The visit also followed the announcement that Claire Fox, who has never apologised for defending the Warrington bombings, was awarded a peerage. The ennoblement entitles her to up to £313 per-day for attending the House of Lords.
Haigh said: “The Prime Minister has failed to keep the promise he made to victims of terror and to the peace foundation, and this failure risks removing vital support for victims. It is frankly insulting to victims, that at the same time the service they rely on is placed into doubt, a life peerage carrying with it a £313 per day allowance is awarded to Claire Fox who steadfastly refuses to apologise for defending the Warrington Bombings. The Prime Minister can, and must, block her peerage and he can and must secure the future of the foundation.”
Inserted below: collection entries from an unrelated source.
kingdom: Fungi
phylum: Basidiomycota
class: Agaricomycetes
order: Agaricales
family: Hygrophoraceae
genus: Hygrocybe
Nick Taylor, chief executive of Tim Parry and Johnathan Ball Peace Centre, said: “It is a pleasure to welcome the Shadow Secretary of State, Louise Haigh to the Peace Centre and to tell her about the work the Peace Foundation undertakes to promote reconciliation on our islands and the heath and well-being support we provide to victims of terrorism in Great Britain including those affected by the Troubles.
“Terrorism is a crime that requires specialist niche support for the long-term. This is not general victim support and is a key component part of the UK’s counter terrorism strategy. We have provided that service for two decades. The decision to cease funding in March needs to be reviewed as the care we provide must be secured for the long-term.”